_What is required:_ Word for word and without images, transcribe all of the records.

:: Records for the task

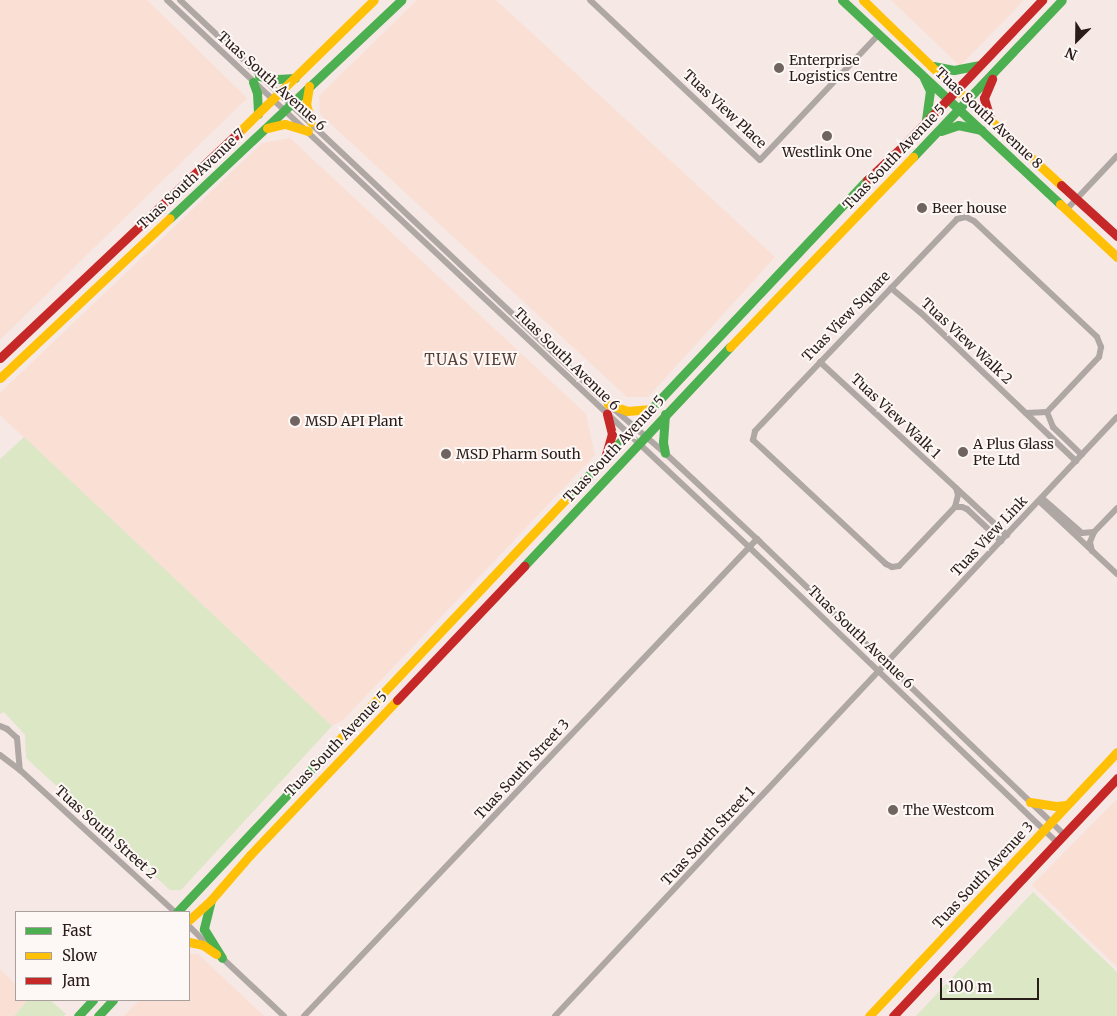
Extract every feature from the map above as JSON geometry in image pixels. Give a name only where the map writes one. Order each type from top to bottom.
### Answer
[{"type":"main road","name":"Tuas South Avenue 7","points":[[0,358],[296,78],[374,0]]},
{"type":"main road","name":"Tuas South Avenue 7","points":[[0,378],[401,0]]},
{"type":"main road","name":"Tuas South Avenue 8","points":[[842,0],[960,108],[1117,257]]},
{"type":"main road","name":"Tuas South Avenue 8","points":[[862,0],[930,66],[1117,236]]},
{"type":"main road","name":"Tuas South Avenue 5","points":[[177,911],[877,169],[926,121],[1042,0]]},
{"type":"main road","name":"Tuas South Avenue 5","points":[[190,919],[211,900],[323,776],[665,414],[937,133],[1062,0]]},
{"type":"main road","points":[[930,66],[954,70],[981,64]]},
{"type":"main road","points":[[991,120],[984,98],[997,70]]},
{"type":"main road","points":[[922,74],[930,92],[926,121]]},
{"type":"main road","points":[[258,114],[256,79],[296,78]]},
{"type":"main road","points":[[264,129],[285,124],[309,126],[306,104],[309,86]]},
{"type":"main road","points":[[937,133],[958,125],[984,131]]},
{"type":"main road","points":[[604,460],[612,434],[607,409],[627,411],[651,409]]},
{"type":"main road","points":[[664,453],[665,414]]},
{"type":"main road","name":"Tuas South Avenue 3","points":[[869,1016],[1117,752]]},
{"type":"main road","points":[[892,1016],[1117,778]]},
{"type":"main road","points":[[1030,802],[1056,806],[1066,805]]},
{"type":"main road","points":[[211,900],[204,929],[222,958]]},
{"type":"main road","points":[[190,942],[203,945],[222,958]]},
{"type":"main road","points":[[78,1016],[92,1001]]},
{"type":"main road","points":[[98,1016],[112,1001]]},
{"type":"street","name":"Tuas South Avenue 6","points":[[167,0],[309,126],[642,440],[749,547],[1056,842]]},
{"type":"street","name":"Tuas South Avenue 6","points":[[180,0],[256,79]]},
{"type":"street","name":"Tuas View Place","points":[[590,0],[760,160],[879,34]]},
{"type":"street","points":[[1067,210],[1117,156]]},
{"type":"street","name":"Tuas View Square","points":[[955,507],[899,566],[892,567],[886,564],[757,446],[753,440],[755,432],[957,219],[966,217],[974,221],[1097,337],[1101,347],[1099,356],[1047,412]]},
{"type":"street","name":"Tuas View Walk 2","points":[[891,288],[1076,461]]},
{"type":"street","name":"Tuas View Walk 1","points":[[820,362],[1007,535]]},
{"type":"street","points":[[1026,413],[1047,412],[1053,427],[1082,455]]},
{"type":"street","name":"Tuas View Link","points":[[879,672],[1117,417]]},
{"type":"street","name":"Tuas South Avenue 6","points":[[642,440],[664,453],[757,539],[1064,834]]},
{"type":"street","points":[[956,488],[958,496],[955,507],[962,507],[967,510],[1001,542]]},
{"type":"street","points":[[1040,499],[1076,530],[1082,533],[1094,532]]},
{"type":"street","points":[[1040,499],[1117,574]]},
{"type":"street","points":[[1093,552],[1090,542],[1094,532],[1117,508]]},
{"type":"street","name":"Tuas South Street 3","points":[[304,1016],[757,539]]},
{"type":"street","name":"Tuas South Street 1","points":[[555,1016],[879,672]]},
{"type":"street","points":[[0,726],[7,729],[17,738],[20,770]]},
{"type":"street","name":"Tuas South Street 2","points":[[0,755],[20,770],[175,911]]},
{"type":"street","points":[[190,927],[284,1016]]},
{"type":"shaded area","points":[[0,0],[147,0],[247,98],[0,340]]},
{"type":"shaded area","points":[[417,0],[496,0],[775,257],[648,397],[627,397],[320,114],[319,96]]},
{"type":"shaded area","points":[[891,0],[1024,0],[960,66]]},
{"type":"shaded area","points":[[290,138],[586,414],[595,455],[343,720],[332,726],[0,415],[0,393],[262,143]]},
{"type":"shaded area","points":[[1117,799],[1117,967],[1032,885]]},
{"type":"shaded area","points":[[190,954],[198,954],[264,1016],[124,1016],[138,1001],[190,1001]]},
{"type":"shaded area","points":[[0,969],[15,984],[15,1001],[27,1001],[14,1016],[0,1016]]},
{"type":"green space","points":[[24,437],[332,726],[181,890],[170,890],[26,758],[25,735],[4,712],[0,714],[0,459]]},
{"type":"green space","points":[[1033,892],[1117,972],[1117,1016],[916,1016]]},
{"type":"green space","points":[[27,1001],[51,1001],[66,1014],[64,1016],[14,1016]]},
{"type":"traffic: fast","points":[[170,218],[401,0]]},
{"type":"traffic: fast","points":[[842,0],[1060,204]]},
{"type":"traffic: fast","points":[[913,157],[1062,0]]},
{"type":"traffic: fast","points":[[933,66],[954,70],[979,65]]},
{"type":"traffic: fast","points":[[259,76],[278,79],[295,78]]},
{"type":"traffic: fast","points":[[924,78],[930,91],[926,121]]},
{"type":"traffic: fast","points":[[253,82],[257,93],[258,114]]},
{"type":"traffic: fast","points":[[941,131],[958,125],[981,130]]},
{"type":"traffic: fast","points":[[567,498],[867,180]]},
{"type":"traffic: fast","points":[[524,566],[730,347]]},
{"type":"traffic: fast","points":[[665,414],[663,442],[665,453]]},
{"type":"traffic: fast","points":[[178,911],[334,745]]},
{"type":"traffic: fast","points":[[211,900],[204,929],[222,958]]},
{"type":"traffic: fast","points":[[78,1016],[92,1001]]},
{"type":"traffic: fast","points":[[98,1016],[112,1001]]},
{"type":"traffic: slow","points":[[238,133],[374,0]]},
{"type":"traffic: slow","points":[[863,0],[931,66],[1061,185]]},
{"type":"traffic: slow","points":[[309,86],[306,104],[311,122]]},
{"type":"traffic: slow","points":[[267,128],[285,124],[308,131]]},
{"type":"traffic: slow","points":[[730,347],[913,157]]},
{"type":"traffic: slow","points":[[1060,204],[1117,257]]},
{"type":"traffic: slow","points":[[0,378],[170,218]]},
{"type":"traffic: slow","points":[[608,404],[627,411],[651,409]]},
{"type":"traffic: slow","points":[[334,745],[567,498]]},
{"type":"traffic: slow","points":[[190,919],[211,900],[250,855],[397,700]]},
{"type":"traffic: slow","points":[[869,1016],[1117,752]]},
{"type":"traffic: slow","points":[[1030,802],[1056,806],[1066,805]]},
{"type":"traffic: slow","points":[[190,942],[203,945],[216,954]]},
{"type":"traffic: jam","points":[[867,180],[905,144],[1042,0]]},
{"type":"traffic: jam","points":[[990,118],[984,98],[992,79]]},
{"type":"traffic: jam","points":[[0,358],[238,133]]},
{"type":"traffic: jam","points":[[1061,185],[1117,236]]},
{"type":"traffic: jam","points":[[605,458],[612,434],[607,414]]},
{"type":"traffic: jam","points":[[397,700],[524,566]]},
{"type":"traffic: jam","points":[[893,1016],[1117,778]]},
{"type":"place","name":"Enterprise Logistics Centre","points":[[779,68]]},
{"type":"place","name":"Westlink One","points":[[827,136]]},
{"type":"place","name":"Beer house","points":[[922,208]]},
{"type":"place","name":"MSD API Plant","points":[[295,421]]},
{"type":"place","name":"A Plus Glass Pte Ltd","points":[[963,452]]},
{"type":"place","name":"MSD Pharm South","points":[[446,454]]},
{"type":"place","name":"The Westcom","points":[[893,810]]},
{"type":"district","name":"TUAS VIEW","points":[[471,360]]}]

::::

_Worked solution:_
Extract every feature from the map above as JSON geometry in image pixels. Give a name only where the map writes one. Order each type from top to bottom.
### Answer
[{"type":"main road","name":"Tuas South Avenue 7","points":[[0,358],[296,78],[374,0]]},
{"type":"main road","name":"Tuas South Avenue 7","points":[[0,378],[401,0]]},
{"type":"main road","name":"Tuas South Avenue 8","points":[[842,0],[960,108],[1117,257]]},
{"type":"main road","name":"Tuas South Avenue 8","points":[[862,0],[930,66],[1117,236]]},
{"type":"main road","name":"Tuas South Avenue 5","points":[[177,911],[877,169],[926,121],[1042,0]]},
{"type":"main road","name":"Tuas South Avenue 5","points":[[190,919],[211,900],[323,776],[665,414],[937,133],[1062,0]]},
{"type":"main road","points":[[930,66],[954,70],[981,64]]},
{"type":"main road","points":[[991,120],[984,98],[997,70]]},
{"type":"main road","points":[[922,74],[930,92],[926,121]]},
{"type":"main road","points":[[258,114],[256,79],[296,78]]},
{"type":"main road","points":[[264,129],[285,124],[309,126],[306,104],[309,86]]},
{"type":"main road","points":[[937,133],[958,125],[984,131]]},
{"type":"main road","points":[[604,460],[612,434],[607,409],[627,411],[651,409]]},
{"type":"main road","points":[[664,453],[665,414]]},
{"type":"main road","name":"Tuas South Avenue 3","points":[[869,1016],[1117,752]]},
{"type":"main road","points":[[892,1016],[1117,778]]},
{"type":"main road","points":[[1030,802],[1056,806],[1066,805]]},
{"type":"main road","points":[[211,900],[204,929],[222,958]]},
{"type":"main road","points":[[190,942],[203,945],[222,958]]},
{"type":"main road","points":[[78,1016],[92,1001]]},
{"type":"main road","points":[[98,1016],[112,1001]]},
{"type":"street","name":"Tuas South Avenue 6","points":[[167,0],[309,126],[642,440],[749,547],[1056,842]]},
{"type":"street","name":"Tuas South Avenue 6","points":[[180,0],[256,79]]},
{"type":"street","name":"Tuas View Place","points":[[590,0],[760,160],[879,34]]},
{"type":"street","points":[[1067,210],[1117,156]]},
{"type":"street","name":"Tuas View Square","points":[[955,507],[899,566],[892,567],[886,564],[757,446],[753,440],[755,432],[957,219],[966,217],[974,221],[1097,337],[1101,347],[1099,356],[1047,412]]},
{"type":"street","name":"Tuas View Walk 2","points":[[891,288],[1076,461]]},
{"type":"street","name":"Tuas View Walk 1","points":[[820,362],[1007,535]]},
{"type":"street","points":[[1026,413],[1047,412],[1053,427],[1082,455]]},
{"type":"street","name":"Tuas View Link","points":[[879,672],[1117,417]]},
{"type":"street","name":"Tuas South Avenue 6","points":[[642,440],[664,453],[757,539],[1064,834]]},
{"type":"street","points":[[956,488],[958,496],[955,507],[962,507],[967,510],[1001,542]]},
{"type":"street","points":[[1040,499],[1076,530],[1082,533],[1094,532]]},
{"type":"street","points":[[1040,499],[1117,574]]},
{"type":"street","points":[[1093,552],[1090,542],[1094,532],[1117,508]]},
{"type":"street","name":"Tuas South Street 3","points":[[304,1016],[757,539]]},
{"type":"street","name":"Tuas South Street 1","points":[[555,1016],[879,672]]},
{"type":"street","points":[[0,726],[7,729],[17,738],[20,770]]},
{"type":"street","name":"Tuas South Street 2","points":[[0,755],[20,770],[175,911]]},
{"type":"street","points":[[190,927],[284,1016]]},
{"type":"shaded area","points":[[0,0],[147,0],[247,98],[0,340]]},
{"type":"shaded area","points":[[417,0],[496,0],[775,257],[648,397],[627,397],[320,114],[319,96]]},
{"type":"shaded area","points":[[891,0],[1024,0],[960,66]]},
{"type":"shaded area","points":[[290,138],[586,414],[595,455],[343,720],[332,726],[0,415],[0,393],[262,143]]},
{"type":"shaded area","points":[[1117,799],[1117,967],[1032,885]]},
{"type":"shaded area","points":[[190,954],[198,954],[264,1016],[124,1016],[138,1001],[190,1001]]},
{"type":"shaded area","points":[[0,969],[15,984],[15,1001],[27,1001],[14,1016],[0,1016]]},
{"type":"green space","points":[[24,437],[332,726],[181,890],[170,890],[26,758],[25,735],[4,712],[0,714],[0,459]]},
{"type":"green space","points":[[1033,892],[1117,972],[1117,1016],[916,1016]]},
{"type":"green space","points":[[27,1001],[51,1001],[66,1014],[64,1016],[14,1016]]},
{"type":"traffic: fast","points":[[170,218],[401,0]]},
{"type":"traffic: fast","points":[[842,0],[1060,204]]},
{"type":"traffic: fast","points":[[913,157],[1062,0]]},
{"type":"traffic: fast","points":[[933,66],[954,70],[979,65]]},
{"type":"traffic: fast","points":[[259,76],[278,79],[295,78]]},
{"type":"traffic: fast","points":[[924,78],[930,91],[926,121]]},
{"type":"traffic: fast","points":[[253,82],[257,93],[258,114]]},
{"type":"traffic: fast","points":[[941,131],[958,125],[981,130]]},
{"type":"traffic: fast","points":[[567,498],[867,180]]},
{"type":"traffic: fast","points":[[524,566],[730,347]]},
{"type":"traffic: fast","points":[[665,414],[663,442],[665,453]]},
{"type":"traffic: fast","points":[[178,911],[334,745]]},
{"type":"traffic: fast","points":[[211,900],[204,929],[222,958]]},
{"type":"traffic: fast","points":[[78,1016],[92,1001]]},
{"type":"traffic: fast","points":[[98,1016],[112,1001]]},
{"type":"traffic: slow","points":[[238,133],[374,0]]},
{"type":"traffic: slow","points":[[863,0],[931,66],[1061,185]]},
{"type":"traffic: slow","points":[[309,86],[306,104],[311,122]]},
{"type":"traffic: slow","points":[[267,128],[285,124],[308,131]]},
{"type":"traffic: slow","points":[[730,347],[913,157]]},
{"type":"traffic: slow","points":[[1060,204],[1117,257]]},
{"type":"traffic: slow","points":[[0,378],[170,218]]},
{"type":"traffic: slow","points":[[608,404],[627,411],[651,409]]},
{"type":"traffic: slow","points":[[334,745],[567,498]]},
{"type":"traffic: slow","points":[[190,919],[211,900],[250,855],[397,700]]},
{"type":"traffic: slow","points":[[869,1016],[1117,752]]},
{"type":"traffic: slow","points":[[1030,802],[1056,806],[1066,805]]},
{"type":"traffic: slow","points":[[190,942],[203,945],[216,954]]},
{"type":"traffic: jam","points":[[867,180],[905,144],[1042,0]]},
{"type":"traffic: jam","points":[[990,118],[984,98],[992,79]]},
{"type":"traffic: jam","points":[[0,358],[238,133]]},
{"type":"traffic: jam","points":[[1061,185],[1117,236]]},
{"type":"traffic: jam","points":[[605,458],[612,434],[607,414]]},
{"type":"traffic: jam","points":[[397,700],[524,566]]},
{"type":"traffic: jam","points":[[893,1016],[1117,778]]},
{"type":"place","name":"Enterprise Logistics Centre","points":[[779,68]]},
{"type":"place","name":"Westlink One","points":[[827,136]]},
{"type":"place","name":"Beer house","points":[[922,208]]},
{"type":"place","name":"MSD API Plant","points":[[295,421]]},
{"type":"place","name":"A Plus Glass Pte Ltd","points":[[963,452]]},
{"type":"place","name":"MSD Pharm South","points":[[446,454]]},
{"type":"place","name":"The Westcom","points":[[893,810]]},
{"type":"district","name":"TUAS VIEW","points":[[471,360]]}]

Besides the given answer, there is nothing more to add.